REQUIREMENT
All entries should be copied exactly, none left out.

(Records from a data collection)
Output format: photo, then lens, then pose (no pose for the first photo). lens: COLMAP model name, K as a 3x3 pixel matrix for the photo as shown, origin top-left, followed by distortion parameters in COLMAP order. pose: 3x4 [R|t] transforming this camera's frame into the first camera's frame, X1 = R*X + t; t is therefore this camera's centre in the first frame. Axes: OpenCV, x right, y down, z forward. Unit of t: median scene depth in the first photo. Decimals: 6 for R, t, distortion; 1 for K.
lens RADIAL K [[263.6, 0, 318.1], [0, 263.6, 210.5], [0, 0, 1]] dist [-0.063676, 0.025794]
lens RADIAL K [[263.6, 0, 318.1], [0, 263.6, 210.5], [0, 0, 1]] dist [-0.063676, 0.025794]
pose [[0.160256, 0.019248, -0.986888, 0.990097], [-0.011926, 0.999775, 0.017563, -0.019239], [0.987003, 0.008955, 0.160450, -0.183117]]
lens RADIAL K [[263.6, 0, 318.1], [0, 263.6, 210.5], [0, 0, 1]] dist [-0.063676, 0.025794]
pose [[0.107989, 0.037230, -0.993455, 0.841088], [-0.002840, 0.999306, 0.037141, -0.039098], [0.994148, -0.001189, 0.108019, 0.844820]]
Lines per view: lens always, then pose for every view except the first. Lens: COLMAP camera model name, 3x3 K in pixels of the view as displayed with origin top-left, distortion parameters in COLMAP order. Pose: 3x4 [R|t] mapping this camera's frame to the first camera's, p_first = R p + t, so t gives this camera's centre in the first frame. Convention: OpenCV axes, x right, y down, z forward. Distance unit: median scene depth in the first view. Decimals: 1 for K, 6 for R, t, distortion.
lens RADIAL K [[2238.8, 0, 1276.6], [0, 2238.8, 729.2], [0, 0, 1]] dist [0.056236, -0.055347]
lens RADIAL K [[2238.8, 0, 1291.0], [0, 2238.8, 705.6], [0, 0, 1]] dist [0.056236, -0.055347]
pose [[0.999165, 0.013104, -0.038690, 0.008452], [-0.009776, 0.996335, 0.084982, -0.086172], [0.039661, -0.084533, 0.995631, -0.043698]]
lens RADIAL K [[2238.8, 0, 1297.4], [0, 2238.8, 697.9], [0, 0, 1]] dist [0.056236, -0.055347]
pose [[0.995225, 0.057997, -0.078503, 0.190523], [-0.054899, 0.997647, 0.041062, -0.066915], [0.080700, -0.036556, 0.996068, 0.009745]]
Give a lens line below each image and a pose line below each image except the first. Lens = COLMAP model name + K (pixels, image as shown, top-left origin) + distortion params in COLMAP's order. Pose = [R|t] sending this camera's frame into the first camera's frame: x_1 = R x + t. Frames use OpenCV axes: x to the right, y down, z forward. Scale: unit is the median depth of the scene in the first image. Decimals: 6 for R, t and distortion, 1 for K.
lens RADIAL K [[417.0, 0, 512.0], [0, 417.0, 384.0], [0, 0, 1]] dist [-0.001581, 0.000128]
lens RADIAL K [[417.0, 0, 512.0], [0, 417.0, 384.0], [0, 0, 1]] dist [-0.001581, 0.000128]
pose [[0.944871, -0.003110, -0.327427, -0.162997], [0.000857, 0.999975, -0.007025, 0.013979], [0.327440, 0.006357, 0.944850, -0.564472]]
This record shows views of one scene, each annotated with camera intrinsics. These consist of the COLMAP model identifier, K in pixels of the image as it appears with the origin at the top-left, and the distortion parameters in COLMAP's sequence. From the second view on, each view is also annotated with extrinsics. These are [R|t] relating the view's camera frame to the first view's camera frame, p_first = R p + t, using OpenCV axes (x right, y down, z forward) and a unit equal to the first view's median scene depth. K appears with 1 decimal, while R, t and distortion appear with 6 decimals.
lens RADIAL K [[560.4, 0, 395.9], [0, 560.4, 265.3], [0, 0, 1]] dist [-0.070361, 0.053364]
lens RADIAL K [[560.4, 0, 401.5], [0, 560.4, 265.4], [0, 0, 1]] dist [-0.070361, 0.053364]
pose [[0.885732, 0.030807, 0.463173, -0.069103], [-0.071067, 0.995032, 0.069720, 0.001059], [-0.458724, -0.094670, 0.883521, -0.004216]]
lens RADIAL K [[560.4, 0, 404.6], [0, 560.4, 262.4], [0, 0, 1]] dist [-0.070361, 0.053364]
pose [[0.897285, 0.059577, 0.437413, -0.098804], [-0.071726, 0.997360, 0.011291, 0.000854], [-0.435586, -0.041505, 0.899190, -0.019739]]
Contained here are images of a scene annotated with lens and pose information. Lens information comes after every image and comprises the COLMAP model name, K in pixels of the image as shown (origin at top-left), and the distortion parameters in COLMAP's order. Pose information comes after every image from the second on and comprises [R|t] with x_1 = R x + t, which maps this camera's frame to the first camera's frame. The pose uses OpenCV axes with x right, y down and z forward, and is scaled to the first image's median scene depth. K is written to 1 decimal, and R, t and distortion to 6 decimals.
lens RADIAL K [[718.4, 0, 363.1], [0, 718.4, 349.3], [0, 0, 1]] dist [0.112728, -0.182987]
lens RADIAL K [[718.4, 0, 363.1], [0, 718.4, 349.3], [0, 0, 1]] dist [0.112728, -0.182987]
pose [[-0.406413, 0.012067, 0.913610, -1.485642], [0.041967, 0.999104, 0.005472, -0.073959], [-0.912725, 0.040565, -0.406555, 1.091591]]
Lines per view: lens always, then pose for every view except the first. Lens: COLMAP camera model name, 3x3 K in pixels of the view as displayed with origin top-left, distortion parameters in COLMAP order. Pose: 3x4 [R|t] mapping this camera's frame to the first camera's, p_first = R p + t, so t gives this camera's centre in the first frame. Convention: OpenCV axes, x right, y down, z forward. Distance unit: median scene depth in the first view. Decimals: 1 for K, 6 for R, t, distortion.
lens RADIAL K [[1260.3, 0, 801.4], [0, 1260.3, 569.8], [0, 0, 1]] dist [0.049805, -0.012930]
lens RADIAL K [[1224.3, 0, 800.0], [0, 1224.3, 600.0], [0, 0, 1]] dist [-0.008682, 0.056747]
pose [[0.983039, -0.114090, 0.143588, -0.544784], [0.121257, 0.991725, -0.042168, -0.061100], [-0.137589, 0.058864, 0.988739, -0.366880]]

RESULT OF THIS EXERCISE
Output format: photo, then lens, then pose (no pose for the first photo). lens: COLMAP model name, K as a 3x3 pixel matrix for the photo as shown, origin top-left, followed by distortion parameters in COLMAP order. pose: 3x4 [R|t] transforming this camera's frame into the first camera's frame, X1 = R*X + t; t is therefore this camera's centre in the first frame. Axes: OpenCV, x right, y down, z forward. Unit of t: median scene depth in the first photo. Decimals: 6 for R, t, distortion; 1 for K.
lens RADIAL K [[263.6, 0, 318.1], [0, 263.6, 210.5], [0, 0, 1]] dist [-0.063676, 0.025794]
lens RADIAL K [[263.6, 0, 318.1], [0, 263.6, 210.5], [0, 0, 1]] dist [-0.063676, 0.025794]
pose [[0.160256, 0.019248, -0.986888, 0.990097], [-0.011926, 0.999775, 0.017563, -0.019239], [0.987003, 0.008955, 0.160450, -0.183117]]
lens RADIAL K [[263.6, 0, 318.1], [0, 263.6, 210.5], [0, 0, 1]] dist [-0.063676, 0.025794]
pose [[0.107989, 0.037230, -0.993455, 0.841088], [-0.002840, 0.999306, 0.037141, -0.039098], [0.994148, -0.001189, 0.108019, 0.844820]]
Lines per view: lens always, then pose for every view except the first. Lens: COLMAP camera model name, 3x3 K in pixels of the view as displayed with origin top-left, distortion parameters in COLMAP order. Pose: 3x4 [R|t] mapping this camera's frame to the first camera's, p_first = R p + t, so t gives this camera's centre in the first frame. Convention: OpenCV axes, x right, y down, z forward. Distance unit: median scene depth in the first view. Decimals: 1 for K, 6 for R, t, distortion.
lens RADIAL K [[2238.8, 0, 1276.6], [0, 2238.8, 729.2], [0, 0, 1]] dist [0.056236, -0.055347]
lens RADIAL K [[2238.8, 0, 1291.0], [0, 2238.8, 705.6], [0, 0, 1]] dist [0.056236, -0.055347]
pose [[0.999165, 0.013104, -0.038690, 0.008452], [-0.009776, 0.996335, 0.084982, -0.086172], [0.039661, -0.084533, 0.995631, -0.043698]]
lens RADIAL K [[2238.8, 0, 1297.4], [0, 2238.8, 697.9], [0, 0, 1]] dist [0.056236, -0.055347]
pose [[0.995225, 0.057997, -0.078503, 0.190523], [-0.054899, 0.997647, 0.041062, -0.066915], [0.080700, -0.036556, 0.996068, 0.009745]]
Give a lens line below each image and a pose line below each image except the first. Lens = COLMAP model name + K (pixels, image as shown, top-left origin) + distortion params in COLMAP's order. Pose = [R|t] sending this camera's frame into the first camera's frame: x_1 = R x + t. Frames use OpenCV axes: x to the right, y down, z forward. Scale: unit is the median depth of the scene in the first image. Decimals: 6 for R, t and distortion, 1 for K.
lens RADIAL K [[417.0, 0, 512.0], [0, 417.0, 384.0], [0, 0, 1]] dist [-0.001581, 0.000128]
lens RADIAL K [[417.0, 0, 512.0], [0, 417.0, 384.0], [0, 0, 1]] dist [-0.001581, 0.000128]
pose [[0.944871, -0.003110, -0.327427, -0.162997], [0.000857, 0.999975, -0.007025, 0.013979], [0.327440, 0.006357, 0.944850, -0.564472]]
This record shows views of one scene, each annotated with camera intrinsics. These consist of the COLMAP model identifier, K in pixels of the image as it appears with the origin at the top-left, and the distortion parameters in COLMAP's sequence. From the second view on, each view is also annotated with extrinsics. These are [R|t] relating the view's camera frame to the first view's camera frame, p_first = R p + t, using OpenCV axes (x right, y down, z forward) and a unit equal to the first view's median scene depth. K appears with 1 decimal, while R, t and distortion appear with 6 decimals.
lens RADIAL K [[560.4, 0, 395.9], [0, 560.4, 265.3], [0, 0, 1]] dist [-0.070361, 0.053364]
lens RADIAL K [[560.4, 0, 401.5], [0, 560.4, 265.4], [0, 0, 1]] dist [-0.070361, 0.053364]
pose [[0.885732, 0.030807, 0.463173, -0.069103], [-0.071067, 0.995032, 0.069720, 0.001059], [-0.458724, -0.094670, 0.883521, -0.004216]]
lens RADIAL K [[560.4, 0, 404.6], [0, 560.4, 262.4], [0, 0, 1]] dist [-0.070361, 0.053364]
pose [[0.897285, 0.059577, 0.437413, -0.098804], [-0.071726, 0.997360, 0.011291, 0.000854], [-0.435586, -0.041505, 0.899190, -0.019739]]
Contained here are images of a scene annotated with lens and pose information. Lens information comes after every image and comprises the COLMAP model name, K in pixels of the image as shown (origin at top-left), and the distortion parameters in COLMAP's order. Pose information comes after every image from the second on and comprises [R|t] with x_1 = R x + t, which maps this camera's frame to the first camera's frame. The pose uses OpenCV axes with x right, y down and z forward, and is scaled to the first image's median scene depth. K is written to 1 decimal, and R, t and distortion to 6 decimals.
lens RADIAL K [[718.4, 0, 363.1], [0, 718.4, 349.3], [0, 0, 1]] dist [0.112728, -0.182987]
lens RADIAL K [[718.4, 0, 363.1], [0, 718.4, 349.3], [0, 0, 1]] dist [0.112728, -0.182987]
pose [[-0.406413, 0.012067, 0.913610, -1.485642], [0.041967, 0.999104, 0.005472, -0.073959], [-0.912725, 0.040565, -0.406555, 1.091591]]
Lines per view: lens always, then pose for every view except the first. Lens: COLMAP camera model name, 3x3 K in pixels of the view as displayed with origin top-left, distortion parameters in COLMAP order. Pose: 3x4 [R|t] mapping this camera's frame to the first camera's, p_first = R p + t, so t gives this camera's centre in the first frame. Convention: OpenCV axes, x right, y down, z forward. Distance unit: median scene depth in the first view. Decimals: 1 for K, 6 for R, t, distortion.
lens RADIAL K [[1260.3, 0, 801.4], [0, 1260.3, 569.8], [0, 0, 1]] dist [0.049805, -0.012930]
lens RADIAL K [[1224.3, 0, 800.0], [0, 1224.3, 600.0], [0, 0, 1]] dist [-0.008682, 0.056747]
pose [[0.983039, -0.114090, 0.143588, -0.544784], [0.121257, 0.991725, -0.042168, -0.061100], [-0.137589, 0.058864, 0.988739, -0.366880]]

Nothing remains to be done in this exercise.